**YOUR ASSIGNMENT**
Copy out the text that accompanies every one of the records below, keeping each line as it appears, and leave the pictures out of your answer.

**MATERIAL FOR THIS TASK**
----
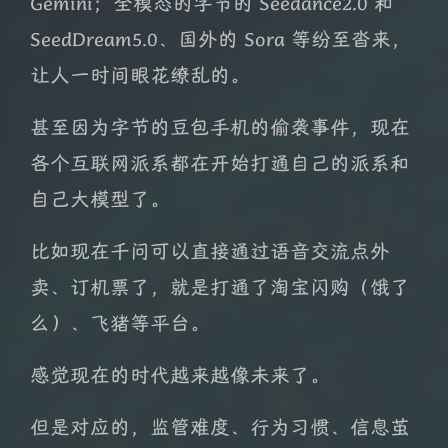
Gemini；全模态的字节的 Seedance2.0 和
SeedDream5.0、国外的 Sora 等纷至沓来，
让人一时间眼花缭乱的。
甚至因为字节的豆包手机的偷袭事件，现在
各个互联网派系都在开始打通自己的派系和
自己大模型了。
比如现在千问可以直接通过语音交流点外
卖、订机票了，就是打通了淘宝闪购（饿了
么）、飞猪等平台。
感觉现在的时代越来越像未来了。
但是对应的，监管难度、行为习惯、信息茧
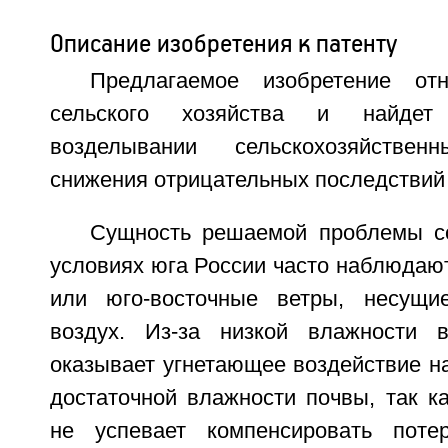
Описание изобретения к патенту
Предлагаемое изобретение от
сельского хозяйства и найдет
возделывании сельскохозяйстве
снижения отрицательных последствий 
Сущность решаемой проблемы со
условиях юга России часто наблюдаю
или юго-восточные ветры, несущи
воздух. Из-за низкой влажности в
оказывает угнетающее воздействие н
достаточной влажности почвы, так к
не успевает компенсировать поте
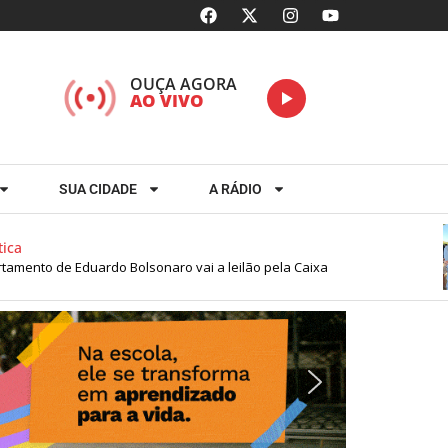
OUÇA AGORA
AO VIVO
SUA CIDADE
A RÁDIO
nto de Eduardo Bolsonaro vai a leilão pela Caixa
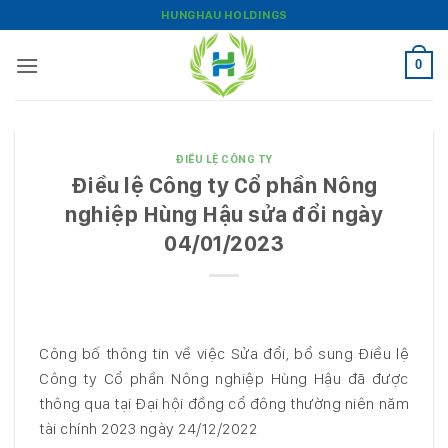
Bỏ
HUNGHAU HOLDINGS
qua
nội
0
dung
ĐIỀU LỆ CÔNG TY
Điều lệ Công ty Cổ phần Nông
nghiệp Hùng Hậu sửa đổi ngày
04/01/2023
Công bố thông tin về việc Sửa đổi, bổ sung Điều lệ
Công ty Cổ phần Nông nghiệp Hùng Hậu đã được
thông qua tại Đại hội đồng cổ đông thường niên năm
tài chính 2023 ngày 24/12/2022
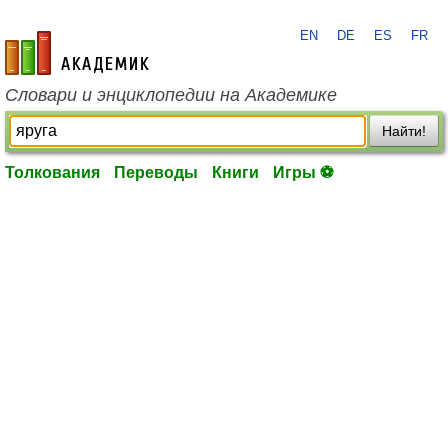
EN
DE
ES
FR
academic.ru
Словари и энциклопедии на Академике
Найти!
Толкования
Переводы
Книги
Игры ⚽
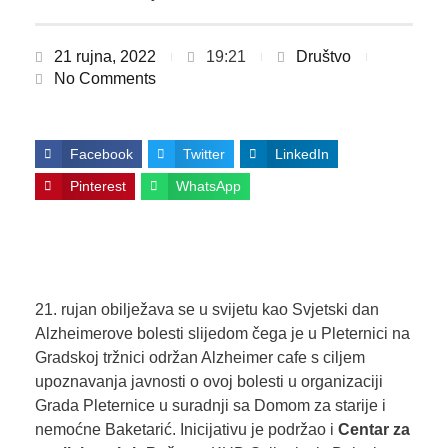
21 rujna, 2022
19:21
Društvo
No Comments
Facebook
Twitter
LinkedIn
Pinterest
WhatsApp
21. rujan obilježava se u svijetu kao Svjetski dan
Alzheimerove bolesti slijedom čega je u Pleternici na
Gradskoj tržnici održan Alzheimer cafe s ciljem
upoznavanja javnosti o ovoj bolesti u organizaciji
Grada Pleternice u suradnji sa Domom za starije i
nemoćne Baketarić. Inicijativu je podržao i
Centar za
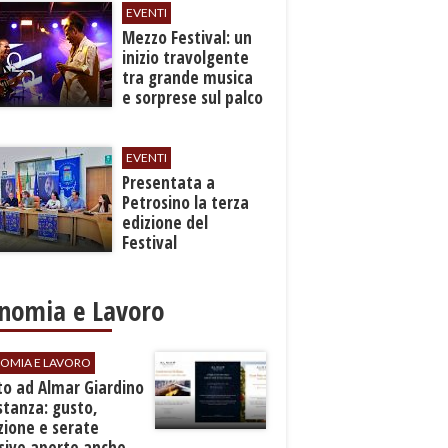
EVENTI
Mezzo Festival: un
inizio travolgente
tra grande musica
e sorprese sul palco
EVENTI
Presentata a
Petrosino la terza
edizione del
Festival
Internazione della
Canzone Italiana
"Voci dal
nomia e Lavoro
Mediterraneo"
OMIA E LAVORO
to ad Almar Giardino
stanza: gusto,
zione e serate
sive aperte anche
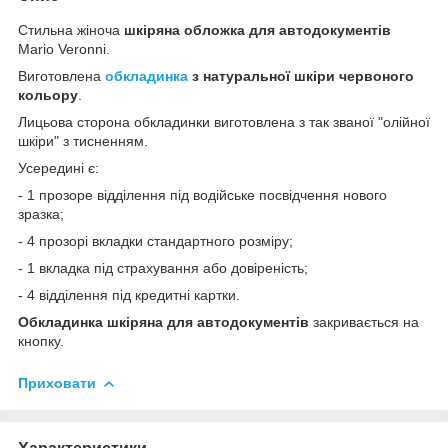
Стильна жіноча
шкіряна
о
бложка для автодокументів
Mario Veronni.
Виготовлена
обкладинка
з натуральної шкіри червоного
кольору
.
Лицьова сторона обкладинки виготовлена з так званої "олійної
шкіри" з тисненням.
Усередині є:
- 1 прозоре відділення під водійське посвідчення нового
зразка;
- 4 прозорі вкладки стандартного розміру;
- 1 вкладка під страхування або довіреність;
- 4 відділення під кредитні картки.
Обкладинка шкіряна для автодокументів
закривається на
кнопку.
Приховати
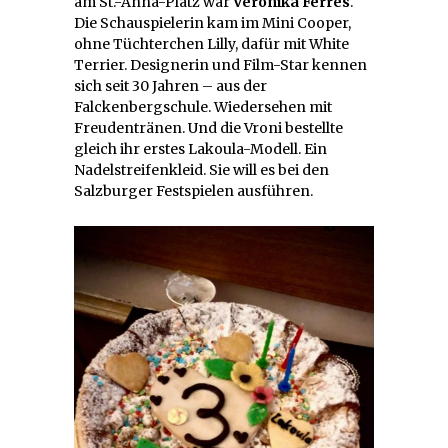
am St.-Anna-Platz war
Veronika Ferres
.
Die Schauspielerin kam im Mini Cooper,
ohne Tüchterchen Lilly, dafür mit White
Terrier. Designerin und Film-Star kennen
sich seit 30 Jahren – aus der
Falckenbergschule. Wiedersehen mit
Freudentränen. Und die Vroni bestellte
gleich ihr erstes Lakoula-Modell. Ein
Nadelstreifenkleid. Sie will es bei den
Salzburger Festspielen ausführen.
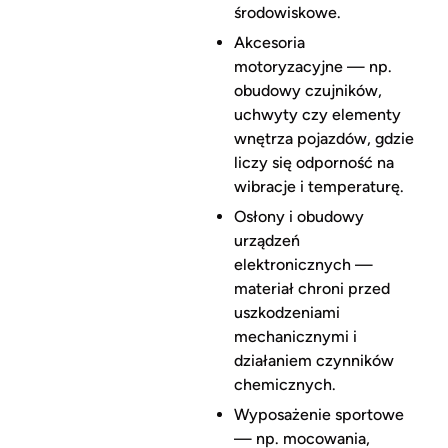
środowiskowe.
Akcesoria
motoryzacyjne — np.
obudowy czujników,
uchwyty czy elementy
wnętrza pojazdów, gdzie
liczy się odporność na
wibracje i temperaturę.
Osłony i obudowy
urządzeń
elektronicznych —
materiał chroni przed
uszkodzeniami
mechanicznymi i
działaniem czynników
chemicznych.
Wyposażenie sportowe
— np. mocowania,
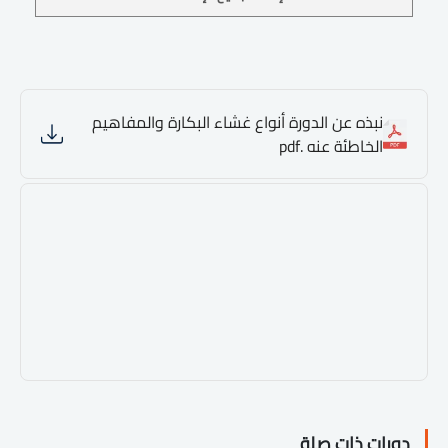
نبذه عن الدورة أنواع غشاء البكارة والمفاهيم
الخاطئة عنه .pdf
دورات ذات صلة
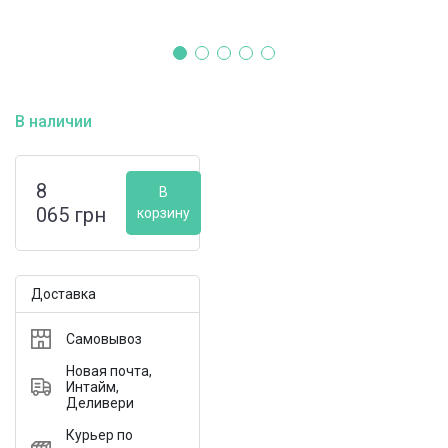
В наличии
8
В
065
грн
корзину
Доставка
Самовывоз
Новая почта,
Интайм,
Деливери
Курьер по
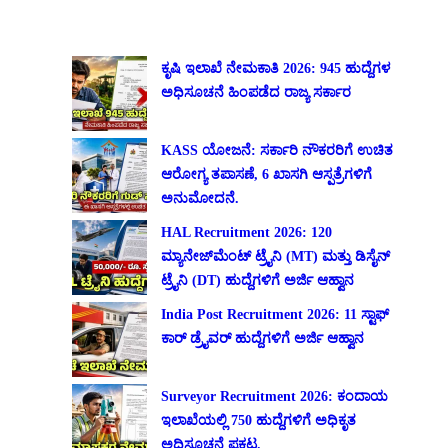
ಕೃಷಿ ಇಲಾಖೆ ನೇಮಕಾತಿ 2026: 945 ಹುದ್ದೆಗಳ
ಅಧಿಸೂಚನೆ ಹಿಂಪಡೆದ ರಾಜ್ಯ ಸರ್ಕಾರ
KASS ಯೋಜನೆ: ಸರ್ಕಾರಿ ನೌಕರರಿಗೆ ಉಚಿತ
ಆರೋಗ್ಯ ತಪಾಸಣೆ, 6 ಖಾಸಗಿ ಆಸ್ಪತ್ರೆಗಳಿಗೆ
ಅನುಮೋದನೆ.
HAL Recruitment 2026: 120
ಮ್ಯಾನೇಜ್‌ಮೆಂಟ್ ಟ್ರೈನಿ (MT) ಮತ್ತು ಡಿಸೈನ್
ಟ್ರೈನಿ (DT) ಹುದ್ದೆಗಳಿಗೆ ಅರ್ಜಿ ಆಹ್ವಾನ
India Post Recruitment 2026: 11 ಸ್ಟಾಫ್
ಕಾರ್ ಡ್ರೈವರ್ ಹುದ್ದೆಗಳಿಗೆ ಅರ್ಜಿ ಆಹ್ವಾನ
Surveyor Recruitment 2026: ಕಂದಾಯ
ಇಲಾಖೆಯಲ್ಲಿ 750 ಹುದ್ದೆಗಳಿಗೆ ಅಧಿಕೃತ
ಅಧಿಸೂಚನೆ ಪ್ರಕಟ.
----
**RESULT FOR THIS TASK**
Gemini；全模态的字节的 Seedance2.0 和
SeedDream5.0、国外的 Sora 等纷至沓来，
让人一时间眼花缭乱的。
甚至因为字节的豆包手机的偷袭事件，现在
各个互联网派系都在开始打通自己的派系和
自己大模型了。
比如现在千问可以直接通过语音交流点外
卖、订机票了，就是打通了淘宝闪购（饿了
么）、飞猪等平台。
感觉现在的时代越来越像未来了。
但是对应的，监管难度、行为习惯、信息茧
Описание изобретения к патенту
Предлагаемое изобретение от
сельского хозяйства и найдет
возделывании сельскохозяйстве
снижения отрицательных последствий 
Сущность решаемой проблемы со
условиях юга России часто наблюдаю
или юго-восточные ветры, несущи
воздух. Из-за низкой влажности в
оказывает угнетающее воздействие н
достаточной влажности почвы, так к
не успевает компенсировать поте
OUÇA AGORA
AO VIVO
SUA CIDADE
A RÁDIO
nto de Eduardo Bolsonaro vai a leilão pela Caixa
Bỏ
HUNGHAU HOLDINGS
qua
nội
0
dung
ĐIỀU LỆ CÔNG TY
Điều lệ Công ty Cổ phần Nông
nghiệp Hùng Hậu sửa đổi ngày
04/01/2023
Công bố thông tin về việc Sửa đổi, bổ sung Điều lệ
Công ty Cổ phần Nông nghiệp Hùng Hậu đã được
thông qua tại Đại hội đồng cổ đông thường niên năm
tài chính 2023 ngày 24/12/2022
EN
DE
ES
FR
academic.ru
Словари и энциклопедии на Академике
Найти!
Толкования
Переводы
Книги
Игры ⚽
21 rujna, 2022
19:21
Društvo
No Comments
Facebook
Twitter
LinkedIn
Pinterest
WhatsApp
21. rujan obilježava se u svijetu kao Svjetski dan
Alzheimerove bolesti slijedom čega je u Pleternici na
Gradskoj tržnici održan Alzheimer cafe s ciljem
upoznavanja javnosti o ovoj bolesti u organizaciji
Grada Pleternice u suradnji sa Domom za starije i
nemoćne Baketarić. Inicijativu je podržao i
Centar za
EVENTI
Mezzo Festival: un
inizio travolgente
tra grande musica
e sorprese sul palco
EVENTI
Presentata a
Petrosino la terza
edizione del
Festival
Internazione della
Canzone Italiana
"Voci dal
nomia e Lavoro
Mediterraneo"
OMIA E LAVORO
to ad Almar Giardino
stanza: gusto,
zione e serate
sive aperte anche
Стильна жіноча
шкіряна
о
бложка для автодокументів
Mario Veronni.
Виготовлена
обкладинка
з натуральної шкіри червоного
кольору
.
Лицьова сторона обкладинки виготовлена з так званої "олійної
шкіри" з тисненням.
Усередині є:
- 1 прозоре відділення під водійське посвідчення нового
зразка;
- 4 прозорі вкладки стандартного розміру;
- 1 вкладка під страхування або довіреність;
- 4 відділення під кредитні картки.
Обкладинка шкіряна для автодокументів
закривається на
кнопку.
Приховати
am St.-Anna-Platz war
Veronika Ferres
.
Die Schauspielerin kam im Mini Cooper,
ohne Tüchterchen Lilly, dafür mit White
Terrier. Designerin und Film-Star kennen
sich seit 30 Jahren – aus der
Falckenbergschule. Wiedersehen mit
Freudentränen. Und die Vroni bestellte
gleich ihr erstes Lakoula-Modell. Ein
Nadelstreifenkleid. Sie will es bei den
Salzburger Festspielen ausführen.
środowiskowe.
Akcesoria
motoryzacyjne — np.
obudowy czujników,
uchwyty czy elementy
wnętrza pojazdów, gdzie
liczy się odporność na
wibracje i temperaturę.
Osłony i obudowy
urządzeń
elektronicznych —
materiał chroni przed
uszkodzeniami
mechanicznymi i
działaniem czynników
chemicznych.
Wyposażenie sportowe
— np. mocowania,
نبذه عن الدورة أنواع غشاء البكارة والمفاهيم
الخاطئة عنه .pdf
دورات ذات صلة
В наличии
8
В
065
грн
корзину
Доставка
Самовывоз
Новая почта,
Интайм,
Деливери
Курьер по
ಕೃಷಿ ಇಲಾಖೆ ನೇಮಕಾತಿ 2026: 945 ಹುದ್ದೆಗಳ
ಅಧಿಸೂಚನೆ ಹಿಂಪಡೆದ ರಾಜ್ಯ ಸರ್ಕಾರ
KASS ಯೋಜನೆ: ಸರ್ಕಾರಿ ನೌಕರರಿಗೆ ಉಚಿತ
ಆರೋಗ್ಯ ತಪಾಸಣೆ, 6 ಖಾಸಗಿ ಆಸ್ಪತ್ರೆಗಳಿಗೆ
ಅನುಮೋದನೆ.
HAL Recruitment 2026: 120
ಮ್ಯಾನೇಜ್‌ಮೆಂಟ್ ಟ್ರೈನಿ (MT) ಮತ್ತು ಡಿಸೈನ್
ಟ್ರೈನಿ (DT) ಹುದ್ದೆಗಳಿಗೆ ಅರ್ಜಿ ಆಹ್ವಾನ
India Post Recruitment 2026: 11 ಸ್ಟಾಫ್
ಕಾರ್ ಡ್ರೈವರ್ ಹುದ್ದೆಗಳಿಗೆ ಅರ್ಜಿ ಆಹ್ವಾನ
Surveyor Recruitment 2026: ಕಂದಾಯ
ಇಲಾಖೆಯಲ್ಲಿ 750 ಹುದ್ದೆಗಳಿಗೆ ಅಧಿಕೃತ
ಅಧಿಸೂಚನೆ ಪ್ರಕಟ.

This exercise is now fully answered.